On Sun, 2004-11-21 at 07:40, Mike Hearn wrote: > On Sun, 21 Nov 2004 16:29:12 +0100, Arjan van de Ven wrote: > Sometimes the choice is like this. > I bought a 3D game. I want to play it. > a) Go back to Windows > b) Use a binary driver on Linux Well I haven't used windows for years and don't plan on starting up again. I also will not allow a binary-only module in my kernel.
Exactly my position - I'm not a kernel developer by any stretch of the imagination and I won't pretend to know whether or not the Linux Kernel should be done differently, but I am not ever buying a video card again that does not have a kernel 3D driver.
My VooDoo3 cards just worked. I was happy. They don't work with my current mobo, so I bought an NVidia card.
I'm using the open source nv.o driver because NVidia's binary driver didn't always work properly even for 2D stuff. Sometimes it did, sometimes it didn't.
Sometimes a newer driver from nvidia worked better, sometimes it didn't.
Maybe I wouldn't have to worry about that if Linux did things the way things were suggested here, I don't know - but I do know is that my experience is that hardware with OSS drivers in the kernel almost always just plain work, and when they don't just plain work - like what happened with my FireWire driver - it is quickly fixed by people who work on the kernel every single day.
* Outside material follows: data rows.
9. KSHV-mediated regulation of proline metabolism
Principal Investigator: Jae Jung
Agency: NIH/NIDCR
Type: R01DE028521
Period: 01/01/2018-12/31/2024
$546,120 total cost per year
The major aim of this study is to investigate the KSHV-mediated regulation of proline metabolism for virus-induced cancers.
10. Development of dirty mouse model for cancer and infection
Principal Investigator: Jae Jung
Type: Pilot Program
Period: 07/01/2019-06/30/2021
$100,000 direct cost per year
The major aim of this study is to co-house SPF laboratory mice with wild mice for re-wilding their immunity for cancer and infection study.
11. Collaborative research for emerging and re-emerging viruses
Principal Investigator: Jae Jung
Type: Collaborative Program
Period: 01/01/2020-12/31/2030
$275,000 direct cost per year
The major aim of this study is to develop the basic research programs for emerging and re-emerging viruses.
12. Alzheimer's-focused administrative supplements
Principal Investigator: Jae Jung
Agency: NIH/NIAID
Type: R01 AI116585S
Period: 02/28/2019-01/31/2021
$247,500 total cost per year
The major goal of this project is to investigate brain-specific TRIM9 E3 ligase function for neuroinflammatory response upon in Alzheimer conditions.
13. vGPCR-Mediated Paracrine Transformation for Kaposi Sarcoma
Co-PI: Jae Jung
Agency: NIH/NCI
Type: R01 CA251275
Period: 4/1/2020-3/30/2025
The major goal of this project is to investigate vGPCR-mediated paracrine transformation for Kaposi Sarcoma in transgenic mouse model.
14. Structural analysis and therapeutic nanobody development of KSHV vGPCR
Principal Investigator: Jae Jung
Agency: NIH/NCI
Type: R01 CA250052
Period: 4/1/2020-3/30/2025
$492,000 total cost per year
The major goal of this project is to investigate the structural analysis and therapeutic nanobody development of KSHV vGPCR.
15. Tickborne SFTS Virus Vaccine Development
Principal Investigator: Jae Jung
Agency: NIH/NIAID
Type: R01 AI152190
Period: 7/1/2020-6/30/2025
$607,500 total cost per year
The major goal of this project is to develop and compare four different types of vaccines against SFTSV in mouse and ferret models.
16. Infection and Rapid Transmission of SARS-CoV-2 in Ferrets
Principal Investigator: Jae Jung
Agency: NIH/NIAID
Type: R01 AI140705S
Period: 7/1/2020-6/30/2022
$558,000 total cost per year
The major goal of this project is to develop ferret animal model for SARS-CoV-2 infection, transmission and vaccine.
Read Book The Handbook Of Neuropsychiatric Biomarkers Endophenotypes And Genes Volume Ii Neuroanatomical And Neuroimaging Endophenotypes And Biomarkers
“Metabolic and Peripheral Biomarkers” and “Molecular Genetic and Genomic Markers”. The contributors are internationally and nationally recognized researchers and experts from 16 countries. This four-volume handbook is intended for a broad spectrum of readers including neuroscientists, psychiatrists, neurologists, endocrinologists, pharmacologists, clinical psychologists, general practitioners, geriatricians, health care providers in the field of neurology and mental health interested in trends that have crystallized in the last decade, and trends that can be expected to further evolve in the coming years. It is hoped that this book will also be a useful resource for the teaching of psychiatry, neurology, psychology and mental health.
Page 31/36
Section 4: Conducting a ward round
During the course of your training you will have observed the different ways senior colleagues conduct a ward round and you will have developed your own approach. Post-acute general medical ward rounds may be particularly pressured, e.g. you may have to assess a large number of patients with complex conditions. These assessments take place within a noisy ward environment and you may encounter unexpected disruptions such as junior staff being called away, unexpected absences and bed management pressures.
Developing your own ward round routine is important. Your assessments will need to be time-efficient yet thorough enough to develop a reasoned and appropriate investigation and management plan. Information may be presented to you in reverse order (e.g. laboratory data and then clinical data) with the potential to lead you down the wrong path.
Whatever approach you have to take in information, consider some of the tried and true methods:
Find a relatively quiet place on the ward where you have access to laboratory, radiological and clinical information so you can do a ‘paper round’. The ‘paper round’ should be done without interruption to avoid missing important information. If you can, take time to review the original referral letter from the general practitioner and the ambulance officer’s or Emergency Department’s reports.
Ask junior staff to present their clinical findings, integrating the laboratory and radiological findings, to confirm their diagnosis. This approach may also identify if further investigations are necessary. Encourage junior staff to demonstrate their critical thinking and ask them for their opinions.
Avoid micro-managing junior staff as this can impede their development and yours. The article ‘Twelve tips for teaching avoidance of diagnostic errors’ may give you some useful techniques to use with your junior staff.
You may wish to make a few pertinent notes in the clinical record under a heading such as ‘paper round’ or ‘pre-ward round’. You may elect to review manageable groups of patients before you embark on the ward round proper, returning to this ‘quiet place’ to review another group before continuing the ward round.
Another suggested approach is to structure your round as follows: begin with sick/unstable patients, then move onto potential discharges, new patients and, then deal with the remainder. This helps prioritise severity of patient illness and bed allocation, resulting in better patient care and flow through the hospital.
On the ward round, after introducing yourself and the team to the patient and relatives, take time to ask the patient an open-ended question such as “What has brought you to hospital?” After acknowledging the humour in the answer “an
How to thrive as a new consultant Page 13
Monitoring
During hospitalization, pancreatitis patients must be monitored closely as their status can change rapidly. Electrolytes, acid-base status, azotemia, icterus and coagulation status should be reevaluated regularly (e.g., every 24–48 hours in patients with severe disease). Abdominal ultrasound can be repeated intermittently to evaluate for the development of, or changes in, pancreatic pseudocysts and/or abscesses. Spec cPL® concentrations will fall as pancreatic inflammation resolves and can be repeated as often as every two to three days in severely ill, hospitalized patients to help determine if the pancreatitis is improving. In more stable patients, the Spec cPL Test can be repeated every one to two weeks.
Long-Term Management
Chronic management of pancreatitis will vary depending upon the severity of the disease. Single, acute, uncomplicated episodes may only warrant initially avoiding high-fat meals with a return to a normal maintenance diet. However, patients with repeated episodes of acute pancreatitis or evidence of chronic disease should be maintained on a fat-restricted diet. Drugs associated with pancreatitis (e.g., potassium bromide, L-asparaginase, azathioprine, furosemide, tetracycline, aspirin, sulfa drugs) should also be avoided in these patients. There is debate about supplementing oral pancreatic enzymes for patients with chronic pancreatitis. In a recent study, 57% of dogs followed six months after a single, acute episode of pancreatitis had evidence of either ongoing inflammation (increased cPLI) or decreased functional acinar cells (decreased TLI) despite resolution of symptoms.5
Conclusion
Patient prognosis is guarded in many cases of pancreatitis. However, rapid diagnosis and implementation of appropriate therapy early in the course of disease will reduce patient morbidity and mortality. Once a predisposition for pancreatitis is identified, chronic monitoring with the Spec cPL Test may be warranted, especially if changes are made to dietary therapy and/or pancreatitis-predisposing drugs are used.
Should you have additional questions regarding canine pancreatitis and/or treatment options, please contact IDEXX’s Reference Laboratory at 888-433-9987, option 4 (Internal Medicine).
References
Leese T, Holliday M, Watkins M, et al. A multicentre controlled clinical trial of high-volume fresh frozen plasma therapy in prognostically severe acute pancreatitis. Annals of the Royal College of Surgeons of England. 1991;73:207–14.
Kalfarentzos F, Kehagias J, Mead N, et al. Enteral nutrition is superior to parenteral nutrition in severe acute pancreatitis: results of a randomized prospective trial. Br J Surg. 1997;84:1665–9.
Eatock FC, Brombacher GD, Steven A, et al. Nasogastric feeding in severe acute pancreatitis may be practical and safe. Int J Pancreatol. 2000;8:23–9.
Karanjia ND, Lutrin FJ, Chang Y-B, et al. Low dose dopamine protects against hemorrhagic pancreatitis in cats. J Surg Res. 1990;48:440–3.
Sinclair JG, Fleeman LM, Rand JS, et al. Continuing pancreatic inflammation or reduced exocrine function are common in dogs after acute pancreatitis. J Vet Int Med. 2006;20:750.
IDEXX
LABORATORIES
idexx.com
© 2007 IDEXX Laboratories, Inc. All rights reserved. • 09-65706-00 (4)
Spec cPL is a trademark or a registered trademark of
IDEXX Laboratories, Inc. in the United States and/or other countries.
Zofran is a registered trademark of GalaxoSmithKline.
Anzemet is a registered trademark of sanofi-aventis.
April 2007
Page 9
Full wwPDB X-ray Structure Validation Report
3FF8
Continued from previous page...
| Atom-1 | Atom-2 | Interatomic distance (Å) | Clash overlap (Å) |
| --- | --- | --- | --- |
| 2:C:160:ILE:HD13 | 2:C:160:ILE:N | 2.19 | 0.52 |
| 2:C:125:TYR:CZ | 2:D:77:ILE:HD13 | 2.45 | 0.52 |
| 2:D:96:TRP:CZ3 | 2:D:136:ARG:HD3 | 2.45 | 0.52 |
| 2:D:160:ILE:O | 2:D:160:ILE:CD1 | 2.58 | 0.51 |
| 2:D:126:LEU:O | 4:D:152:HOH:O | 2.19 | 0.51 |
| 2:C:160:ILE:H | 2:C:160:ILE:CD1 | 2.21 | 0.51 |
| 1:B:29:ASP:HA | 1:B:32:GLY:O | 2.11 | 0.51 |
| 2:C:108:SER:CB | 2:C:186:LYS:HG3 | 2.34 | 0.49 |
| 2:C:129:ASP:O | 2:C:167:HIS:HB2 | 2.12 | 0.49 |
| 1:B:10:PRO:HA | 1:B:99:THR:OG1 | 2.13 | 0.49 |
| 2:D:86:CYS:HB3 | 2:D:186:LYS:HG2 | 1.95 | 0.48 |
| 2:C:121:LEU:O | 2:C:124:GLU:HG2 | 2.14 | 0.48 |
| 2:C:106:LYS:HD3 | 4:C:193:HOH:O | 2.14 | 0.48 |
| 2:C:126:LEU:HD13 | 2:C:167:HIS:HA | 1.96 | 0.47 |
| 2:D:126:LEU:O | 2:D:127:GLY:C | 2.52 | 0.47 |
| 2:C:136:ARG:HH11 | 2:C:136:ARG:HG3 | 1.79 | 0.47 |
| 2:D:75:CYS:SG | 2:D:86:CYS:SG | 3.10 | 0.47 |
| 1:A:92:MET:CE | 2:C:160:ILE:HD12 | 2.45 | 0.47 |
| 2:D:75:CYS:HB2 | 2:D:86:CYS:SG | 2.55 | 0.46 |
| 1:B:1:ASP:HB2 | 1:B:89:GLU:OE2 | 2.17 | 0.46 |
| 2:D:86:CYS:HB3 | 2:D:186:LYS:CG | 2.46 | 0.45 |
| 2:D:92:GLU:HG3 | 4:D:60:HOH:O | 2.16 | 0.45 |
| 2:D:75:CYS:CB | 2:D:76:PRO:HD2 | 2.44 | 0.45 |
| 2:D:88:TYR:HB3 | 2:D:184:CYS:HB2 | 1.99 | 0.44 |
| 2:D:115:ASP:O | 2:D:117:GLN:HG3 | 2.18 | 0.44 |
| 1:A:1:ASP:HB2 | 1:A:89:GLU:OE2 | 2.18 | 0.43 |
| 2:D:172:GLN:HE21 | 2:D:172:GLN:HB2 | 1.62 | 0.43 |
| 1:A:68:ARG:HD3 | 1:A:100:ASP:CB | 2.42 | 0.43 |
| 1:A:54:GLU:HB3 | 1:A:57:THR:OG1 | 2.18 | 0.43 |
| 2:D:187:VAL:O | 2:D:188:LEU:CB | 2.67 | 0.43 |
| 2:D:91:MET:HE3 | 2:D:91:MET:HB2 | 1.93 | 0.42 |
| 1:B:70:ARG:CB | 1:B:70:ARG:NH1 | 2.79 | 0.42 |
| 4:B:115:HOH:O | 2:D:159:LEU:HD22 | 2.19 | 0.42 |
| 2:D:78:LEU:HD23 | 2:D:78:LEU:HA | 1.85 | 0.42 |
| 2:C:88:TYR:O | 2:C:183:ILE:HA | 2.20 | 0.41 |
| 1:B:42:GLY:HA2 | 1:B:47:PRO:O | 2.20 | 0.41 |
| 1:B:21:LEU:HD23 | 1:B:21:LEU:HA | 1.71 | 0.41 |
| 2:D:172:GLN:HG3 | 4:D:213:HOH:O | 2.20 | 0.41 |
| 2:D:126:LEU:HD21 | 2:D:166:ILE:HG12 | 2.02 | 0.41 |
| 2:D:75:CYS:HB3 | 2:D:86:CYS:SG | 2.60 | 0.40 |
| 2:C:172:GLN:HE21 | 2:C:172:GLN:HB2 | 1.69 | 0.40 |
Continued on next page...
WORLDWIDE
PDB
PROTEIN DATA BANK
I don't mind closed source software. I use divx4linux on my system right now - but divx4linux isn't going to bring the system down if it fails, it is user space.
I think I'm with the kernel people on this one just because I have seen that their method DOES provide quality drivers, I have not seen the closed source method provide quality drivers.
Upgrading to WinXP SP2 gave me problems with some drivers, for example - as did every OS 7/8/9/X update I ever did.